Но оказалось, что Найденова нет на месте, он выехал «на яму». Сказано это было как само собой разумеющееся и не нуждающееся в дополнительных объяснениях. Турецкий взглянул на Платонова, и тот понимающе кивнул. Чтобы не выглядеть профаном в глазах приятной женщины, объявившей об этом, Александр Борисович лишь поинтересовался, когда председатель вернется «с ямы», и попросил передать ему, что с ним очень хочет поговорить старший следователь… и так далее. Расстались, покоряя друг друга вежливыми улыбками.
— Куда двигаем? — спросил Александр Борисович, когда вышли из здания конструкторского бюро.
— Поедем, тут недалеко, — ответил Платонов.
Его уже знали и особой проверкой не мучили, дополнительных «вездеходов» не требовали. Посмотрели на проходной аэродрома документы, отметили себе в регистрационной книге допотопного образца и разрешили проезд к ангару.
Платонов быстро нашел нужного человека, вместе с которым они и прошли к ярко раскрашенному самолету, стоящему в глубине огромного ангара. Машина оказалась довольно-таки внушительной. Это снизу, с земли, она казалась оранжево-золотистой пчелкой на расстоянии двух или трех километров, а тут, когда стоишь рядом, вполне впечатляет.

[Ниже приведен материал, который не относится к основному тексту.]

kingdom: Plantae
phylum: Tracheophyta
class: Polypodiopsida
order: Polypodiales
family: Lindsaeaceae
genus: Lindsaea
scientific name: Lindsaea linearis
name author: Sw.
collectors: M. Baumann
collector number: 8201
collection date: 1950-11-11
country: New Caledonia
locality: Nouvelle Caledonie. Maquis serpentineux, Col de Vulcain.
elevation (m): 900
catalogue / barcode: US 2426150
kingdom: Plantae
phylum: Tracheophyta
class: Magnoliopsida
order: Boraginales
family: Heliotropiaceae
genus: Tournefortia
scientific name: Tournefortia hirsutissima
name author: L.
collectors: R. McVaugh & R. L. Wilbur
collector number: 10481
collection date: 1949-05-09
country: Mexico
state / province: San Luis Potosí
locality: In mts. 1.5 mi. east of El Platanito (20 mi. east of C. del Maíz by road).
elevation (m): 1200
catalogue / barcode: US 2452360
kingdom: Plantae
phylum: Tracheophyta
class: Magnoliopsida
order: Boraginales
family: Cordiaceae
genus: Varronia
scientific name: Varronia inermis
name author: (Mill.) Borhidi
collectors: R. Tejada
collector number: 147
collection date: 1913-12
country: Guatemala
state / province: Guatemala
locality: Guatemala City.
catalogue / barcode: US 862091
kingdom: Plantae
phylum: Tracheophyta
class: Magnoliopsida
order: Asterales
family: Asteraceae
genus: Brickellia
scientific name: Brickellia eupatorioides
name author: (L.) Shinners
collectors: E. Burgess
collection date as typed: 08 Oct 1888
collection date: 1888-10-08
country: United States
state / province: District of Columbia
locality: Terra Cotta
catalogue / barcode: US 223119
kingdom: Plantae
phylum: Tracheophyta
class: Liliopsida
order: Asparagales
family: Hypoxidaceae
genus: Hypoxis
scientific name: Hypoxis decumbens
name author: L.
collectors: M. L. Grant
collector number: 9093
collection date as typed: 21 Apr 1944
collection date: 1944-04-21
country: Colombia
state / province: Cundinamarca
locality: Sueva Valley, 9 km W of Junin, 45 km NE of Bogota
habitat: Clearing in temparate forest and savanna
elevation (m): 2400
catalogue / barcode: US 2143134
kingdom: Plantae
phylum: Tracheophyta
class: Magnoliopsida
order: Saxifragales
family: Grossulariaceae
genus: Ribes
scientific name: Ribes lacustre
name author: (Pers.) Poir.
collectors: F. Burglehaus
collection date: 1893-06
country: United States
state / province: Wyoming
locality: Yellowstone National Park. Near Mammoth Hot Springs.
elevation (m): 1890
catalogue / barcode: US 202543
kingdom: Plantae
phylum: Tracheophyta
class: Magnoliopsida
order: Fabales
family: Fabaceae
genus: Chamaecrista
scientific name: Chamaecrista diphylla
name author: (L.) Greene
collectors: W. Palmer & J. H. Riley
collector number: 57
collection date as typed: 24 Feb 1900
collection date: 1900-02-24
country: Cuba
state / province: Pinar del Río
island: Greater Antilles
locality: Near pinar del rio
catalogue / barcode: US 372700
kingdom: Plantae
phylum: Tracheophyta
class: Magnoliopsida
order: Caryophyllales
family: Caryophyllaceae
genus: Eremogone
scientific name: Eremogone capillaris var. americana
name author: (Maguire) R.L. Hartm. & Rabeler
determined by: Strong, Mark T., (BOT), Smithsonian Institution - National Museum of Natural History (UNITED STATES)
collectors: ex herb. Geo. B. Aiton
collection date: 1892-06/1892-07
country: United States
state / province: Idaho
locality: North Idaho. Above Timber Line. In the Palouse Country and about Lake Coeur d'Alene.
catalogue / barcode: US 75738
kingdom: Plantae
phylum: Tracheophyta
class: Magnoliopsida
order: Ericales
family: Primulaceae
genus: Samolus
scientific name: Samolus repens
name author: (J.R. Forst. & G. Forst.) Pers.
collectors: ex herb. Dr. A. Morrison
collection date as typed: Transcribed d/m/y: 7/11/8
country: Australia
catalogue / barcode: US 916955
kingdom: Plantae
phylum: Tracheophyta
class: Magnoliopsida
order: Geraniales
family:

Турецкий еще раз мысленно представил себе, что было бы, если бы этот самолет рухнул на головы людей. Вспомнил и ту воронку, которую видел на месте катастрофы, в лесу, и только сейчас понял смысл выражения той женщины: «выехал на яму». Да, долго бы пришлось разгребать тем, кто по случаю остался бы в ту окаянную субботу в живых, останки остальных жителей поселка Солнечный, оказавшихся «в яме»…
Механик Гриша, который получил специальное разрешение руководства ОКБ показать следователям опытный образец машины, открыл дверцу самолета и выкинул наружу трап. Поднялись в кабину пилотов. М-да, с ходу отметил Турецкий, тесновато, ничего не скажешь…
Гриша стал объяснять, что к чему, кто где сидит, а после наводящих вопросов Платонова заговорил уже конкретно, что, по его пониманию, могло происходить в кабине во время последнего злополучного испытания. Он предложил Платонову занять место Петра Щетинкина, а Турецкий уселся в кресло Мазаева. Взялись за рога штурвалов. Механик же продолжал говорить…
Ну вот, представлял Александр Борисович, начался этот проклятый флаттер. Самолет перестал слушаться управления. Однако усилиями двоих летчиков удалось отвести его от города Раменское, куда он наверняка бы и упал. И о чем им все время напоминала «земля». Отвели в сторону. С «земли» снова поступает команда покинуть машину. Действительно, ее пора бросать, ибо она практически стала неуправляемой. И тут обнаруживается, что самолет падает на поселок, который словно возник из небытия. Вот не было его здесь, да и не должно вроде, а он есть. И уже совсем близко.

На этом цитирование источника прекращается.